— ZU UNTERSUCHENDER TEXT —
============================================================

Gebete zum heiligen Sebastian

Grafenwöhr. Schon vor fast 300 Jahren gab es in der Stadt Grafenwöhr eine Seuche, an der zahlreiche Menschen gestorben sind. Damals gab es keinen eindeutigen Namen dafür und keine Impfungen, aber "St. Sebastian".

Auch heuer wurde der Gelübdefeiertag begangen. Bild: Renate Gradl
Schon vor fast 300 Jahren gab es in der Stadt Grafenwöhr eine Seuche. Bild: Renate Gradl

Überlieferungen zufolge handelte es sich in den Jahren 1729 und 1730 um eine „ansteckende hitzige Krankheit“. Ähnlichkeiten mit dem Virus „Corona“, das seit rund einem Jahr grassiert und eine Pandemie auslöste, ist „eine erste Welle“, die es im Frühjahr 1729 gab. Weitere Wellen waren im Herbst sowie im Frühjahr 1730. Auch damals suchte man nach Möglichkeiten, diese Krankheit zu besiegen.

============================================================

— Gespeicherte Daten —

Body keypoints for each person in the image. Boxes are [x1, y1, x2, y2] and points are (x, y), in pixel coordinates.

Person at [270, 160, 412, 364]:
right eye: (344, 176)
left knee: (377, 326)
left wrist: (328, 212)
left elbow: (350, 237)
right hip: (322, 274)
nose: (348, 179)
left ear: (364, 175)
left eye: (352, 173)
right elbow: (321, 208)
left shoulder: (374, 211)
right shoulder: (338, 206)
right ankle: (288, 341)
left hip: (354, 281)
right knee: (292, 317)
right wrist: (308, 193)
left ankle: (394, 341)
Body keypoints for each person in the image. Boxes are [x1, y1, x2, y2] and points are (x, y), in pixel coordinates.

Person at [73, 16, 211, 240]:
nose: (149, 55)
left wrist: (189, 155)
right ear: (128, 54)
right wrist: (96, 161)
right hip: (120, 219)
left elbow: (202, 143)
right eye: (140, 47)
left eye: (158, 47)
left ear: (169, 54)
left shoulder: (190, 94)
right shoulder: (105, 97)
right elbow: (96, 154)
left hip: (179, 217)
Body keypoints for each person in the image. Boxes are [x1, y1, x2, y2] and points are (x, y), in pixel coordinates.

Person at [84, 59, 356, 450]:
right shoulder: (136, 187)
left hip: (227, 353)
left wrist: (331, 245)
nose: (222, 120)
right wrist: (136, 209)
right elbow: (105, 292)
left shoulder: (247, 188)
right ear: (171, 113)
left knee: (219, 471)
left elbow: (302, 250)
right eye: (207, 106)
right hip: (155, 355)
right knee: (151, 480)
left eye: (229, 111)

============================================================

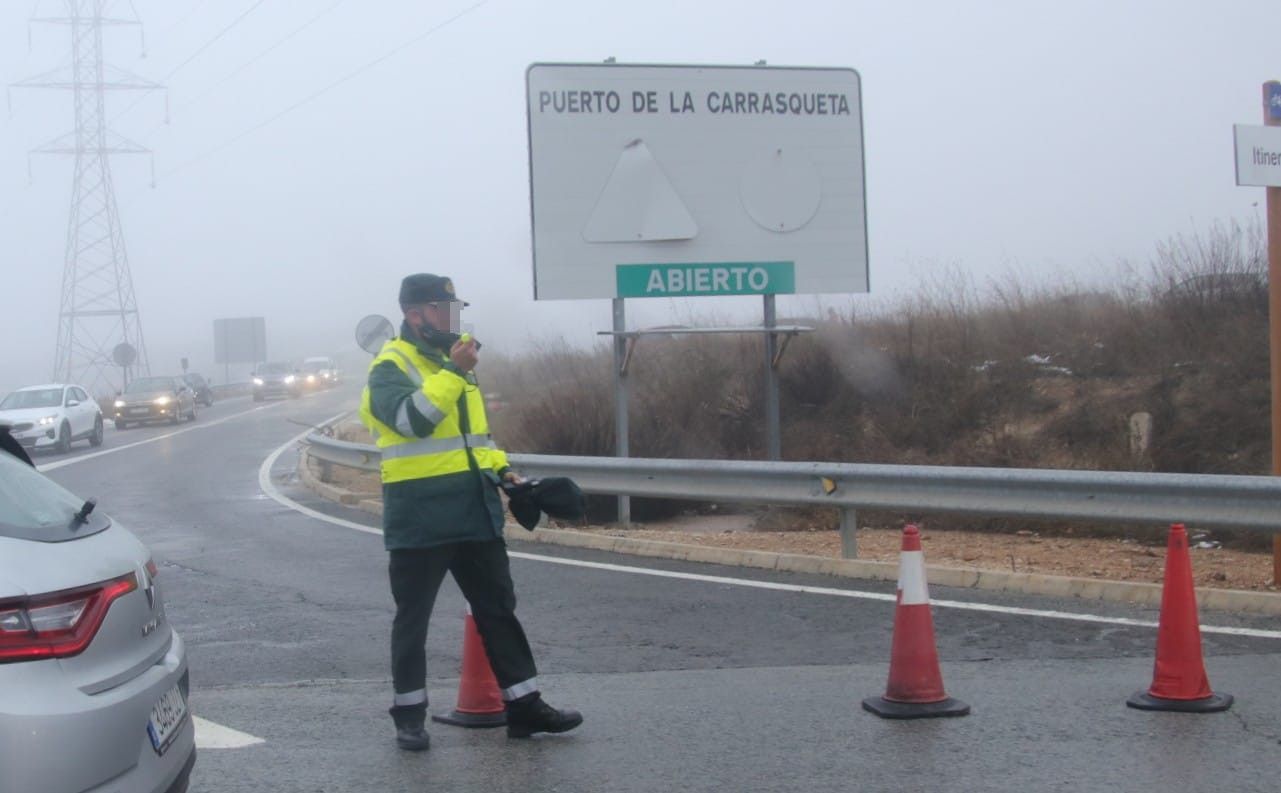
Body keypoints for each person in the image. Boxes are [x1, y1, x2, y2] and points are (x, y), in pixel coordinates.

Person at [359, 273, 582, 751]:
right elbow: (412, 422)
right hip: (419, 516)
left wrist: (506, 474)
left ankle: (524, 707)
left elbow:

============================================================

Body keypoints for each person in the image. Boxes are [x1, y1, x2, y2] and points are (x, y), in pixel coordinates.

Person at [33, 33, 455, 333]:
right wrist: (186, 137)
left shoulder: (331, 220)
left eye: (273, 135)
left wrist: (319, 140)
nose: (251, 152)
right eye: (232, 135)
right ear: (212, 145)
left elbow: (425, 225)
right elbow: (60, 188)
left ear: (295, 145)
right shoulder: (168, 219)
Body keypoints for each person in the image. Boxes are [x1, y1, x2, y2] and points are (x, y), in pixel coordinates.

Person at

============================================================

— MIT DEN ANGABEN —
- 1) Nenne alle Zeitpunkte, zu denen laut dem Text über die Seuche in Grafenwöhr eine Welle der Krankheit auftrat.
- 2) Schreibe den Text über die Seuche in Grafenwöhr im Anschluss an seinen letzten Satz weiter.

— GEORDNETE ANTWORTEN —
- 1) Frühjahr 1729, Herbst, Frühjahr 1730

- 2)
Die Grafenwöhrer erinnerten sich damals an den Pestheiligen „St. Sebastian“, der im Dreißigjährigen Krieg verehrt wurde. Da Sebastian am 20. Januar Namenstag hat, versprachen die Grafenwöhrer, immer am 20. Januar einen Ortsfeiertag zu halten, um an diesem Tag zu beten.